A Family Support Group is a group of families with deaf children who get together regularly to provide social opportunities for themselves and other families and/or to provide information and support to each other. A Family Support Group can provide families with the support and encouragement of other families who face similar situations. If the aim of the group is to provide social activities, the group can provide:
· family fun days
· kid’s fun times
If the aim of the group is to provide information and support, the group can provide:
· information and support to each other
· lobbying to improve opportunities for deaf children.
Some Family Support Groups are established by one family who wishes to meet other parents who have deaf children, some are established by a small group of families who want their deaf children to meet other deaf children and other groups are established by professionals who work with families of deaf children.
Where does a Family Support Group operate?
Family Support Groups can be local, regional, state-wide or national.
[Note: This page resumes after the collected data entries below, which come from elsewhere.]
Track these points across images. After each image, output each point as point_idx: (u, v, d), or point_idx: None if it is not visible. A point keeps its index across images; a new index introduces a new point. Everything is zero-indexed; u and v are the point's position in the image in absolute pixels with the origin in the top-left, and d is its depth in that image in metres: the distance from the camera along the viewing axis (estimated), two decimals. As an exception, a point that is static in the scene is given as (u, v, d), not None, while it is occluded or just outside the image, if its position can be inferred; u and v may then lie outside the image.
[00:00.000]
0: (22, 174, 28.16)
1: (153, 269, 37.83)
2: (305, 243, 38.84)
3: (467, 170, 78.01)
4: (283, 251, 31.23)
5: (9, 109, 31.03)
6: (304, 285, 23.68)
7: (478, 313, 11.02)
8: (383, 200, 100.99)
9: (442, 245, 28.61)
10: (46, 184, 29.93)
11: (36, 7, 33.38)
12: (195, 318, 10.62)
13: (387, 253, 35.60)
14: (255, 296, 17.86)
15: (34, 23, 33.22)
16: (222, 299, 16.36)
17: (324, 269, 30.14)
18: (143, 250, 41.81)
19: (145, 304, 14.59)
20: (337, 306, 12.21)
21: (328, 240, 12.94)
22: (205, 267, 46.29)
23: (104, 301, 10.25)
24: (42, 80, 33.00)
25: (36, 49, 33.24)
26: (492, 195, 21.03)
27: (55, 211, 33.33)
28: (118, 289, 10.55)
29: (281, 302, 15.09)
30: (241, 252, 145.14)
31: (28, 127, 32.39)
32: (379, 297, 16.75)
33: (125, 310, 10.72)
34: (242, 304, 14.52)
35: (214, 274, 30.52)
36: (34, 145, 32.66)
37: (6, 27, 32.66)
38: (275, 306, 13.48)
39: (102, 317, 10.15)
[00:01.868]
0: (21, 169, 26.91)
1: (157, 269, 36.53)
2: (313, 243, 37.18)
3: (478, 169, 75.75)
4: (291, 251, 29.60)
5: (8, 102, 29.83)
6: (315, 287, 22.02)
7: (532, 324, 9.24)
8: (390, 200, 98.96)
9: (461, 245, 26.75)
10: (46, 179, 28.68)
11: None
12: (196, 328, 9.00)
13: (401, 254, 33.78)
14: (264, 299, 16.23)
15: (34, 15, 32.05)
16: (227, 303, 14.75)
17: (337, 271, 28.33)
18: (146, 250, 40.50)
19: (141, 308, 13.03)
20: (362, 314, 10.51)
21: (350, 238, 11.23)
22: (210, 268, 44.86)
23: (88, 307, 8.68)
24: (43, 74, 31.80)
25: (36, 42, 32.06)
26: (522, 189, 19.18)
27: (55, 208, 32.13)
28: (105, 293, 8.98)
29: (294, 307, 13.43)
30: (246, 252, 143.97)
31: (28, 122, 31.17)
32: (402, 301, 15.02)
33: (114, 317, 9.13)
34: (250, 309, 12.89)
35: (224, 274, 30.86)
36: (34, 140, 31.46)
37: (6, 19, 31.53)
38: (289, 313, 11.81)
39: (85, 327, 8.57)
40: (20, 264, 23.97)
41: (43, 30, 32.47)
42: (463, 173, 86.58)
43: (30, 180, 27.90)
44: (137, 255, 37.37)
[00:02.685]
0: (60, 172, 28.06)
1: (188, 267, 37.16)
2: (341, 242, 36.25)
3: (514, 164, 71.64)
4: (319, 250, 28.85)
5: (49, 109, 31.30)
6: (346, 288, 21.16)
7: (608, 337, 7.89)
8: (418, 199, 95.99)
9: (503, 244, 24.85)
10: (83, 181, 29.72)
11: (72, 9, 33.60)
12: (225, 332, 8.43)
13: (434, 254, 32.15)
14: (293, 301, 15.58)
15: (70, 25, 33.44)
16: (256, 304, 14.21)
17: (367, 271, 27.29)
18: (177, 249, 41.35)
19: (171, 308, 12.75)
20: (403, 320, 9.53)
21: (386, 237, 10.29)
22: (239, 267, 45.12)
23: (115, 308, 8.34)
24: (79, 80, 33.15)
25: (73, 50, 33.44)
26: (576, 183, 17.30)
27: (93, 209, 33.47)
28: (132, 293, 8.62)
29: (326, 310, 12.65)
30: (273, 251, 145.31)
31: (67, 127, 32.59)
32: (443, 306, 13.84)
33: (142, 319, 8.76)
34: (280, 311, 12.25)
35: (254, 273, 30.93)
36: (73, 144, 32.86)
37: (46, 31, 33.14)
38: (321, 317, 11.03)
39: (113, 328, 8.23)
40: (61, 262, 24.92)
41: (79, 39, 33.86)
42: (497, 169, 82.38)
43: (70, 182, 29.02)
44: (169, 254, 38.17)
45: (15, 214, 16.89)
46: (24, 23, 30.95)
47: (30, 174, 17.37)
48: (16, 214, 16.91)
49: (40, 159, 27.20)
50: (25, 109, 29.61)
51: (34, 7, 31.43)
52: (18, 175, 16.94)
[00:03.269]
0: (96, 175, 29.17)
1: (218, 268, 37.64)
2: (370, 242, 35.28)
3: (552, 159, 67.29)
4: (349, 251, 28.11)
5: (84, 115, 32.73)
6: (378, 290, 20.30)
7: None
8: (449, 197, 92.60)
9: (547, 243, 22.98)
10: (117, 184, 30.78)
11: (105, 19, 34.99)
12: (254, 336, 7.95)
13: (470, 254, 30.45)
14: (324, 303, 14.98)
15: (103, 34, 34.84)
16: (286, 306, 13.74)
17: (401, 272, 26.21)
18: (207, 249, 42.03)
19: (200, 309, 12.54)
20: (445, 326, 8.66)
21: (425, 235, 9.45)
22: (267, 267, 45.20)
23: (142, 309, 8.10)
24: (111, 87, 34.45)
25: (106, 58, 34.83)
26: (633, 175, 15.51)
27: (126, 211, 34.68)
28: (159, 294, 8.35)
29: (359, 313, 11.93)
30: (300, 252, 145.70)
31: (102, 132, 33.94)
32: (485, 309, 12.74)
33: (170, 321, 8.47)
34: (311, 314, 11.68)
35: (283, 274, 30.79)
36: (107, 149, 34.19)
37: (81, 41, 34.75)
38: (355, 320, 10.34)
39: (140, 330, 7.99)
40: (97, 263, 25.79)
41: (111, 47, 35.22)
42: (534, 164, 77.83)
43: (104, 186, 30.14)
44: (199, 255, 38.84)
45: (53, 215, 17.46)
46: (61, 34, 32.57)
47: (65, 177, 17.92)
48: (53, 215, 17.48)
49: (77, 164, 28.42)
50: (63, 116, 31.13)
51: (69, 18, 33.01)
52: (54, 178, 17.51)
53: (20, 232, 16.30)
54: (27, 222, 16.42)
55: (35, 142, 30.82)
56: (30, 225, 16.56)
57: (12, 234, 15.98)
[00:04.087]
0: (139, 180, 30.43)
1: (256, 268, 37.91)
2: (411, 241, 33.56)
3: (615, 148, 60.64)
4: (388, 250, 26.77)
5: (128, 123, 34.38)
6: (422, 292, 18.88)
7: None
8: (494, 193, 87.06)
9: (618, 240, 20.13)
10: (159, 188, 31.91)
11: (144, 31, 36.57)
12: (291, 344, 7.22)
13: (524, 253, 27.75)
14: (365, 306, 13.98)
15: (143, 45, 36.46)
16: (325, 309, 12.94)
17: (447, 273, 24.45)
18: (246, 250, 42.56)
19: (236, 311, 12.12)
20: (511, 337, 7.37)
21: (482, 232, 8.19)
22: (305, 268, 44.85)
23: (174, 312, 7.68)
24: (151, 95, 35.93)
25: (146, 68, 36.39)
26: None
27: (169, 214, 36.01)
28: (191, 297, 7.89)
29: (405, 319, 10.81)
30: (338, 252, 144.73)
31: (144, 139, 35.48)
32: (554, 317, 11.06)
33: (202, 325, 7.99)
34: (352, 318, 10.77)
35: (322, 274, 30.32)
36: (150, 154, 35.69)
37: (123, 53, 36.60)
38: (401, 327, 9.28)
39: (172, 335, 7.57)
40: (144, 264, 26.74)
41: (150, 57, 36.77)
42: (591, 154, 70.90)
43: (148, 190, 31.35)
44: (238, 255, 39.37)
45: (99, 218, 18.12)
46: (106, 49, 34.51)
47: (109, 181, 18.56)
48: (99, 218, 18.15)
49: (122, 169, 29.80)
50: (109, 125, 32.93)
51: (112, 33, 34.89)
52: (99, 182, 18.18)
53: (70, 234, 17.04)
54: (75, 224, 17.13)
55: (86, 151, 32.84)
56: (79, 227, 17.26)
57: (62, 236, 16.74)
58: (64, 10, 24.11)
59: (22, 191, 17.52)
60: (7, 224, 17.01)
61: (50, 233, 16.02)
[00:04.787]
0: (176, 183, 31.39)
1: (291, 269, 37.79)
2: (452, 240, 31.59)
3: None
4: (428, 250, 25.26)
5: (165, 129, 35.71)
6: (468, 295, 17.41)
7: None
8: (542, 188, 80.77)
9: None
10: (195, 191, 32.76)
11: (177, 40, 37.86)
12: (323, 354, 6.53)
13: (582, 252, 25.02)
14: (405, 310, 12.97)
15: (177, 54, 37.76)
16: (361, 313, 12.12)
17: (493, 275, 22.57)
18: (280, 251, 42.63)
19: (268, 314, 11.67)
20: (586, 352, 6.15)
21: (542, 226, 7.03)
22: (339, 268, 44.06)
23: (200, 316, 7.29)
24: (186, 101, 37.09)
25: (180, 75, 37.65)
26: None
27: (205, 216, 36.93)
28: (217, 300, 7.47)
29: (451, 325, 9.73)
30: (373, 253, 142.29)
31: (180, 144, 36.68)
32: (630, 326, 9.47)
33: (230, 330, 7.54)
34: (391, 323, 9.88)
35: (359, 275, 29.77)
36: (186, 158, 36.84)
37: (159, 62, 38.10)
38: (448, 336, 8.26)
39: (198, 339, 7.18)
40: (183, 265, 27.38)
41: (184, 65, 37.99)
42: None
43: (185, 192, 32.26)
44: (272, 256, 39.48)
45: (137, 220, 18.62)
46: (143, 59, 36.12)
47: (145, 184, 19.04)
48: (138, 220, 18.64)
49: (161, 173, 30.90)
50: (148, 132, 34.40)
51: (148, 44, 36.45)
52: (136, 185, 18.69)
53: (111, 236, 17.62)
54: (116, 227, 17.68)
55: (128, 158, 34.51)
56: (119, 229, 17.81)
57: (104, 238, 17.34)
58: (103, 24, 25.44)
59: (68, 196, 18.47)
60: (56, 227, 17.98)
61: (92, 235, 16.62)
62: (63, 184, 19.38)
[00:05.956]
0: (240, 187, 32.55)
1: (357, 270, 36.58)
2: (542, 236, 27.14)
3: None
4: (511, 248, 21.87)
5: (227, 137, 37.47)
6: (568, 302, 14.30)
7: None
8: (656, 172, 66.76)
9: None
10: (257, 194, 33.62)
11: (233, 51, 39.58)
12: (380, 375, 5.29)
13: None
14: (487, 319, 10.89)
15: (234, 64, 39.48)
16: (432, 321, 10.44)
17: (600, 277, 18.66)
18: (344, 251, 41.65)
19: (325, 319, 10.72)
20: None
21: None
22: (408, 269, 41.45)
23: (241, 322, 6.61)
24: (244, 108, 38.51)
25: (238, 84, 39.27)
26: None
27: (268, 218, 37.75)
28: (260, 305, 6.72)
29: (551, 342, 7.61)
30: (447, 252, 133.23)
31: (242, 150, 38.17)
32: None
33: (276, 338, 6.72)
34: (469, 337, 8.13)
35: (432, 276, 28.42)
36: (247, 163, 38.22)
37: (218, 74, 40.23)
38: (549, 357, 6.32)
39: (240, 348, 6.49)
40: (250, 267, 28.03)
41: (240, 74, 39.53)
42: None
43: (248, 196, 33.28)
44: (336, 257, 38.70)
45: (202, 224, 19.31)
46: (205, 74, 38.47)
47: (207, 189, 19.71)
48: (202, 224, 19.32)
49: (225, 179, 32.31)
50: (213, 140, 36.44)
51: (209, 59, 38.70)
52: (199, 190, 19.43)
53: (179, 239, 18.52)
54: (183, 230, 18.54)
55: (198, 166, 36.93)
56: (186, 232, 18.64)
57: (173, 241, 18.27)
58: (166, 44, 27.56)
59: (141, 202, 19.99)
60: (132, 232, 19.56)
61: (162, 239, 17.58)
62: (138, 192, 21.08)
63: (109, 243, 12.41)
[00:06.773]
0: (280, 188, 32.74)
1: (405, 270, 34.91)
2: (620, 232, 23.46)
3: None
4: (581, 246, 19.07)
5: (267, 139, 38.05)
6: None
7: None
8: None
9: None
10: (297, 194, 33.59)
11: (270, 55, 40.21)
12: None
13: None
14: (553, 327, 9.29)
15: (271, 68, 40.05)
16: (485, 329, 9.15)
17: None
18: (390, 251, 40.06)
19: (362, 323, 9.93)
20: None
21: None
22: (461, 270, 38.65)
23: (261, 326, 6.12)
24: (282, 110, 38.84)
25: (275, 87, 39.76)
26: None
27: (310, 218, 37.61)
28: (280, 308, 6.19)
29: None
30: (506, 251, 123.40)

Local Family Support Groups will organise activities for other families who live very close to each other. Regional Family Support Groups will organise activities for families who live in the same region. State-wide Family Support Groups where present; may lobby and inform local/regional groups. There is no national support group for families of deaf children at the current time in Australia. Some exist overseas, such as the NZ Federation of Deaf Children Inc.
What does a Family Support Group need?
A Family Support Group will need some leaders and a co-ordinator. The co-ordinator will help to run the group. Co-ordinators can be parents/carers of deaf children, deaf adults, or other people with a strong interest in the well-being of deaf children. The co-ordinator must be willing to take a leading role in organising activities of the group, and the leaders must be willing to assist as necessary. Other things needed are newsletters, some financial resources, determination and creativity.
How can Deaf Children Australia assist Family Support Groups?
Deaf Children Australia is keen to support the establishment of Family Support Groups and to make sure they have the resources that they need to develop further. Deaf Children Australia can also assist with the re-establishment of Family Support Groups if they have not met for a while. Deaf Children Australia will not organise and control Family Support Groups. Instead, Deaf Children Australia works with the co-ordinator and leaders, providing support as requested. This may be by providing skills, workshops and resources to advertise activities, assisting with mail-outs, supporting the co-ordinator and leaders and suggesting activities which may be undertaken. Deaf Children Australia can also advise on establishing aims, priorities, how to run a committee and fundraising. Deaf Children Australia will promote the group through its web site and Flying kites if requested. At times Family Support Groups may have concerns in common with other Family Support Groups in other areas. If this happens, Deaf Children Australia may be able to assist families with the skills and resources needed to resolve the issues at a higher level. Deaf Children Australia is able to assist through telephone and email contact to provide support as needed for families who live outside of Victoria, in Brisbane and the Sunshine Coast.
How is a Family Support Group established?
If you are interested in having a Family Support Group established in your area, you may like to request support from Deaf Children Australia. This will involve:
1. Working with a Community Development Worker from Deaf Children Australia to plan an in-formal get together.
2. Distributing a flyer with the planned activity to families through existing networks, schools, other organisations and the Deaf Children Australia website.
3. Explaining the purpose of the group to those present. Names of those wishing to be involved in organising further activities are recorded.
4. Deciding on a regular meeting time and those who are interested meet and make plans for the next activity.
5. Promoting the next activity as above.
It is important that the group decides early if the group is to be a social or lobbying group, or both, and that it decides on what resources are needed. Aims and priorities of the group need to be agreed on, established and promoted to other people attending the activities.